The evidence against Mendelian genetics began accumulating almost immediately after its 20th-century rediscovery. The “genetics” we talk about today isn’t Mendelian, it’s molecular, and it arose out of other sciences: microbiology, biochemistry, X-ray crystallography, and later a whole host of data-rich sequencing technologies. “Today’s genome,” Radick explains, “the post-genomic genome, looks more like… a device for regulating the production of specific proteins in response to the constantly changing signals [the cell] receives from its environment.”

The point is not that Mendel was “wrong”. (That would be silly, like saying Newton was “wrong” for not coming up with special relativity.) The point is that we have no real need to be thinking in Mendelian terms at all any more. Couching almost the whole of modern genetics as exceptions to Mendelian’s specious “rules” is to be constantly having to explain everything backwards.

Radick explains why this has happened, and what we can do about it. The seed of trouble was first sown in the battle (at first collegiate, then increasingly cantankerous) between the Cambridge-based William Bateson, who made it his mission to reshape biology in the image of Mendel’s experiments, and Oxford-based Walter Frank Raphael Weldon, who saw that Mendel (whose interest was hybrids, not heredity) had removed from his experiments as many ordinary sources of variability as he could.

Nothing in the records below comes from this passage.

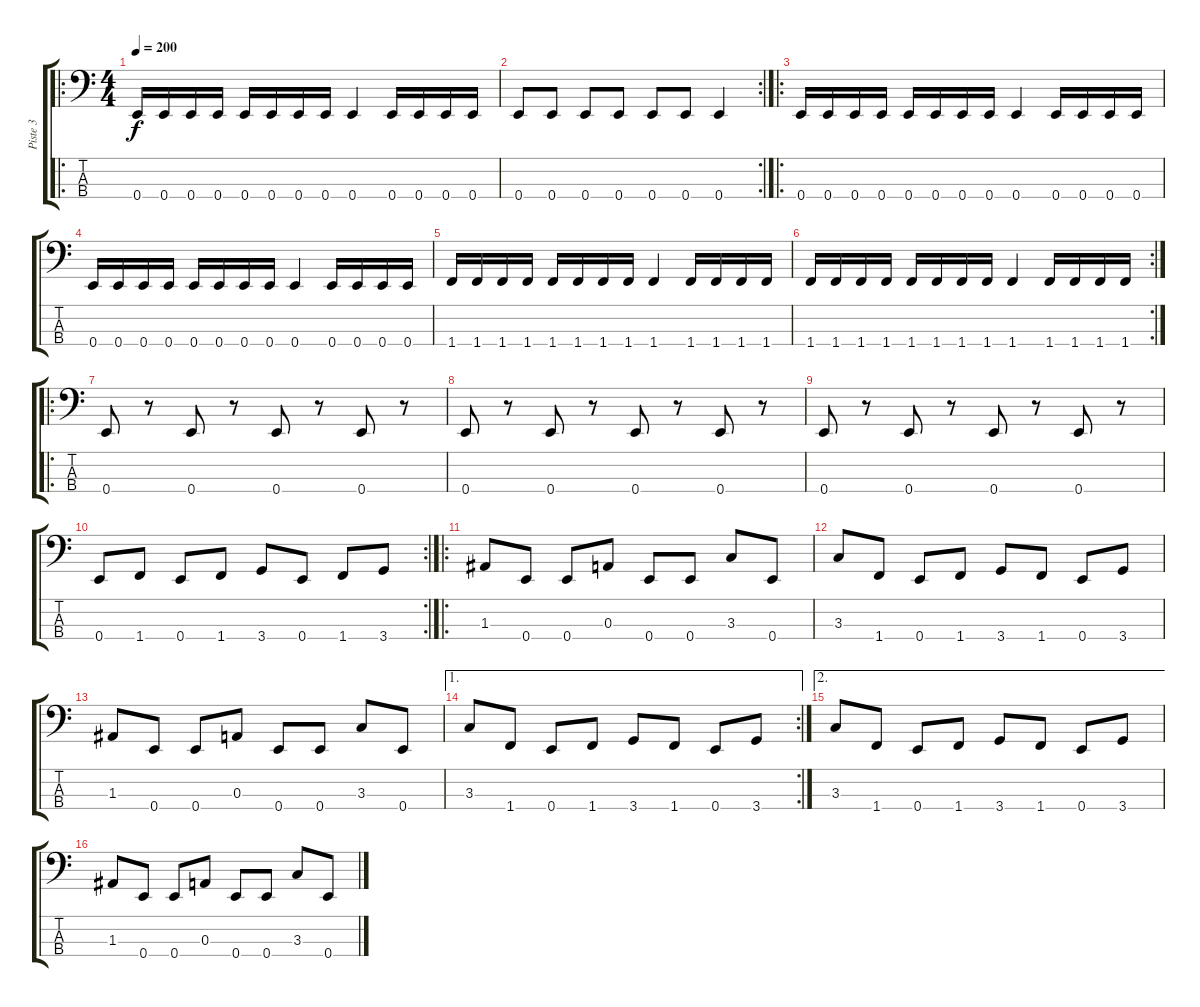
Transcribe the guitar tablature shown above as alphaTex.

\track ("Piste 3" "Piste 3") {instrument electricbasspick}
\staff {score tabs}
\tuning (G2 D2 A1 E1) {hide}
\ro
\ts (4 4)
\tempo 200
\clef f4
\ks c
0.4.16{dy f} 0.4.16 0.4.16 0.4.16 0.4.16 0.4.16 0.4.16 0.4.16 0.4.4 0.4.16 0.4.16 0.4.16 0.4.16 |
\rc 2
0.4.8 0.4.8 0.4.8 0.4.8 0.4.8 0.4.8 0.4.4 |
\ro
0.4.16 0.4.16 0.4.16 0.4.16 0.4.16 0.4.16 0.4.16 0.4.16 0.4.4 0.4.16 0.4.16 0.4.16 0.4.16 |
0.4.16 0.4.16 0.4.16 0.4.16 0.4.16 0.4.16 0.4.16 0.4.16 0.4.4 0.4.16 0.4.16 0.4.16 0.4.16 |
1.4.16 1.4.16 1.4.16 1.4.16 1.4.16 1.4.16 1.4.16 1.4.16 1.4.4 1.4.16 1.4.16 1.4.16 1.4.16 |
\rc 2
1.4.16 1.4.16 1.4.16 1.4.16 1.4.16 1.4.16 1.4.16 1.4.16 1.4.4 1.4.16 1.4.16 1.4.16 1.4.16 |
\ro
0.4.8 r.8 0.4.8 r.8 0.4.8 r.8 0.4.8 r.8 |
0.4.8 r.8 0.4.8 r.8 0.4.8 r.8 0.4.8 r.8 |
0.4.8 r.8 0.4.8 r.8 0.4.8 r.8 0.4.8 r.8 |
\rc 2
0.4.8 1.4.8 0.4.8 1.4.8 3.4.8 0.4.8 1.4.8 3.4.8 |
\ro
1.3.8 0.4.8 0.4.8 0.3.8 0.4.8 0.4.8 3.3.8 0.4.8 |
3.3.8 1.4.8 0.4.8 1.4.8 3.4.8 1.4.8 0.4.8 3.4.8 |
1.3.8 0.4.8 0.4.8 0.3.8 0.4.8 0.4.8 3.3.8 0.4.8 |
\ae 1
\rc 2
3.3.8 1.4.8 0.4.8 1.4.8 3.4.8 1.4.8 0.4.8 3.4.8 |
\ae 2
3.3.8 1.4.8 0.4.8 1.4.8 3.4.8 1.4.8 0.4.8 3.4.8 |
1.3.8 0.4.8 0.4.8 0.3.8 0.4.8 0.4.8 3.3.8 0.4.8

Real pea seeds are not always just yellow or green, or just round or wrinkled, and Weldon argued that actual variability should not be just idealised away.

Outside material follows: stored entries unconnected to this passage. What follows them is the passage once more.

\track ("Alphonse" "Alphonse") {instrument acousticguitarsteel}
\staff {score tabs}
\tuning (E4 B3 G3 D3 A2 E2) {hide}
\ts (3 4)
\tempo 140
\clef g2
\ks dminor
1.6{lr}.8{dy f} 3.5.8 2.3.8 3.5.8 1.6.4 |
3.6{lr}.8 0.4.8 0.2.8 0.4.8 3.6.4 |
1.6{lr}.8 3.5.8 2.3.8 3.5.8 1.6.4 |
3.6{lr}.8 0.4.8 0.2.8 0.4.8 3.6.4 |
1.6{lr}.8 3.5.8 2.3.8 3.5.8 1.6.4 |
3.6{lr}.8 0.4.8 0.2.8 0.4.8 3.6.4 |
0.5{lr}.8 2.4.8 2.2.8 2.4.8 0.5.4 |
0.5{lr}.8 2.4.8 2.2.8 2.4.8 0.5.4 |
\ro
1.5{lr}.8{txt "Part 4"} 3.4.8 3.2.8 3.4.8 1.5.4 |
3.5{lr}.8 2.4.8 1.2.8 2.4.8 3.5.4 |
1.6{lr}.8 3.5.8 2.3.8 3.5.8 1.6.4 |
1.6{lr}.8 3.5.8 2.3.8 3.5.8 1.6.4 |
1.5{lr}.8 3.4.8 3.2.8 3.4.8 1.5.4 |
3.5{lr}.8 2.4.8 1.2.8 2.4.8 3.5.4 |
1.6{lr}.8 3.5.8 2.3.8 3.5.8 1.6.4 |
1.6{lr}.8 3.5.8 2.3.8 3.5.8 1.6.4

“It seems to me that every character is at once inherited and acquired,” Weldon wrote, and of course he was right. The difficulty was what to do with that insight. “It is easy to say Mendelism does not happen,” he remarked to his friend Karl Pearson in March 1903, “but what the deuce does happen is harder every day!”

What Weldon needed, and what he pursued, was an alternative theory of heredity, but the book manuscript setting out his alternative vision was left unfinished at his death, from pneumonia, in April 1906.

Radick’s book champions the underdog, Weldon, over the victorious Bateson. Whether his account smacks of special pleading will depend on the reader’s education and interests. (Less than a century ago, geneticists in the Soviet Union faced ruin and even persecution as they defended the Mendelian idea, insufficient as that idea may seem to us now; temperatures in this field run high.)

This is not the first attempt to lay history’s ghosts to rest, and reset our ideas about genetics. That said, I can’t think of one that’s better argued, more fair-minded or more sheerly enjoyable.